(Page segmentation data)

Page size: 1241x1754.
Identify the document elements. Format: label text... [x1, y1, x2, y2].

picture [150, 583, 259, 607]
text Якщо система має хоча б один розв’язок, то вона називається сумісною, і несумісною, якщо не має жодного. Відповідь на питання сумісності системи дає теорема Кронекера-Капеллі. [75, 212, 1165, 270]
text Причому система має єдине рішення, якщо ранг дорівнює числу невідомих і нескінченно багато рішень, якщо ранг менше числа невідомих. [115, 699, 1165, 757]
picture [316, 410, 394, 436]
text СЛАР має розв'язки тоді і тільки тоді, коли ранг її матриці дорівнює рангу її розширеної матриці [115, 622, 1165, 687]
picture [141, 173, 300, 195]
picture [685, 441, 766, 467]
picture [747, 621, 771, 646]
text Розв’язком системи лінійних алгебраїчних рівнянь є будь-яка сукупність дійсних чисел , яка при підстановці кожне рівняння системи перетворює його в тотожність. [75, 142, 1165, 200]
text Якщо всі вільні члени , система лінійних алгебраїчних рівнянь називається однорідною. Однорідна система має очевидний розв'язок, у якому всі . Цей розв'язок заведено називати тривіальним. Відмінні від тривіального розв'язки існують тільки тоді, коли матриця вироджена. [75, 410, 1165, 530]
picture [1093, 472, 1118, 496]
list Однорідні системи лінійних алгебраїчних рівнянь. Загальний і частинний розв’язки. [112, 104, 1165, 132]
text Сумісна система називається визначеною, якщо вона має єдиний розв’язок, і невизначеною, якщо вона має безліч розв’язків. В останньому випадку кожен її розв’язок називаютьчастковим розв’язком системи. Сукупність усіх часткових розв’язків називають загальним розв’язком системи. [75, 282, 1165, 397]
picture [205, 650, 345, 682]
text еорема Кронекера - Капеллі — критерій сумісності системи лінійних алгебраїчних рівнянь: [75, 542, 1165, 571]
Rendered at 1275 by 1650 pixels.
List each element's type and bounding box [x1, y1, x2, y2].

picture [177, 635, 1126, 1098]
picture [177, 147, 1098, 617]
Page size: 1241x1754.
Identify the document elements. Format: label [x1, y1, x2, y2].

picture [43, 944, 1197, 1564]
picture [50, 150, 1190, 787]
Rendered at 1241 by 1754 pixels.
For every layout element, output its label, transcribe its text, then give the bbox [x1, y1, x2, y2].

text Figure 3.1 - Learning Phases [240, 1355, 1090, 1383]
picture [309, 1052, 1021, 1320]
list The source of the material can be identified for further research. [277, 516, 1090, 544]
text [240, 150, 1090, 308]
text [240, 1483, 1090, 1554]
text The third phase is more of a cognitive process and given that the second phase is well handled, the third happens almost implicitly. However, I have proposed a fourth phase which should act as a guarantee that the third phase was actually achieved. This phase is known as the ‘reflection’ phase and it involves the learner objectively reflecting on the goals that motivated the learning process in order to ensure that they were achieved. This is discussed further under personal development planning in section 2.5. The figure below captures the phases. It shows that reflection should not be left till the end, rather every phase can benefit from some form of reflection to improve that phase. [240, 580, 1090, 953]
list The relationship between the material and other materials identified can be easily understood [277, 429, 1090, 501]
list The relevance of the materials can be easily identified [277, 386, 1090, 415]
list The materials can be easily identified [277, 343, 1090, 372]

# TASK PROMPT
Give the data again, exactly.

# EXPECTED OUTPUT
Page size: 1241x1754.
Identify the document elements. Format: label text... [x1, y1, x2, y2].

picture [150, 583, 259, 607]
text Якщо система має хоча б один розв’язок, то вона називається сумісною, і несумісною, якщо не має жодного. Відповідь на питання сумісності системи дає теорема Кронекера-Капеллі. [75, 212, 1165, 270]
text Причому система має єдине рішення, якщо ранг дорівнює числу невідомих і нескінченно багато рішень, якщо ранг менше числа невідомих. [115, 699, 1165, 757]
picture [316, 410, 394, 436]
text СЛАР має розв'язки тоді і тільки тоді, коли ранг її матриці дорівнює рангу її розширеної матриці [115, 622, 1165, 687]
picture [141, 173, 300, 195]
picture [685, 441, 766, 467]
picture [747, 621, 771, 646]
text Розв’язком системи лінійних алгебраїчних рівнянь є будь-яка сукупність дійсних чисел , яка при підстановці кожне рівняння системи перетворює його в тотожність. [75, 142, 1165, 200]
text Якщо всі вільні члени , система лінійних алгебраїчних рівнянь називається однорідною. Однорідна система має очевидний розв'язок, у якому всі . Цей розв'язок заведено називати тривіальним. Відмінні від тривіального розв'язки існують тільки тоді, коли матриця вироджена. [75, 410, 1165, 530]
picture [1093, 472, 1118, 496]
list Однорідні системи лінійних алгебраїчних рівнянь. Загальний і частинний розв’язки. [112, 104, 1165, 132]
text Сумісна система називається визначеною, якщо вона має єдиний розв’язок, і невизначеною, якщо вона має безліч розв’язків. В останньому випадку кожен її розв’язок називаютьчастковим розв’язком системи. Сукупність усіх часткових розв’язків називають загальним розв’язком системи. [75, 282, 1165, 397]
picture [205, 650, 345, 682]
text еорема Кронекера - Капеллі — критерій сумісності системи лінійних алгебраїчних рівнянь: [75, 542, 1165, 571]
Rendered at 1275 by 1650 pixels.
List each element's type and bounding box [x1, y1, x2, y2].

picture [177, 635, 1126, 1098]
picture [177, 147, 1098, 617]
Page size: 1241x1754.
Identify the document elements. Format: label [x1, y1, x2, y2].

picture [43, 944, 1197, 1564]
picture [50, 150, 1190, 787]
Rendered at 1241 by 1754 pixels.
For every layout element, output its label, transcribe its text, then give the bbox [x1, y1, x2, y2].

text Figure 3.1 - Learning Phases [240, 1355, 1090, 1383]
picture [309, 1052, 1021, 1320]
list The source of the material can be identified for further research. [277, 516, 1090, 544]
text [240, 150, 1090, 308]
text [240, 1483, 1090, 1554]
text The third phase is more of a cognitive process and given that the second phase is well handled, the third happens almost implicitly. However, I have proposed a fourth phase which should act as a guarantee that the third phase was actually achieved. This phase is known as the ‘reflection’ phase and it involves the learner objectively reflecting on the goals that motivated the learning process in order to ensure that they were achieved. This is discussed further under personal development planning in section 2.5. The figure below captures the phases. It shows that reflection should not be left till the end, rather every phase can benefit from some form of reflection to improve that phase. [240, 580, 1090, 953]
list The relationship between the material and other materials identified can be easily understood [277, 429, 1090, 501]
list The relevance of the materials can be easily identified [277, 386, 1090, 415]
list The materials can be easily identified [277, 343, 1090, 372]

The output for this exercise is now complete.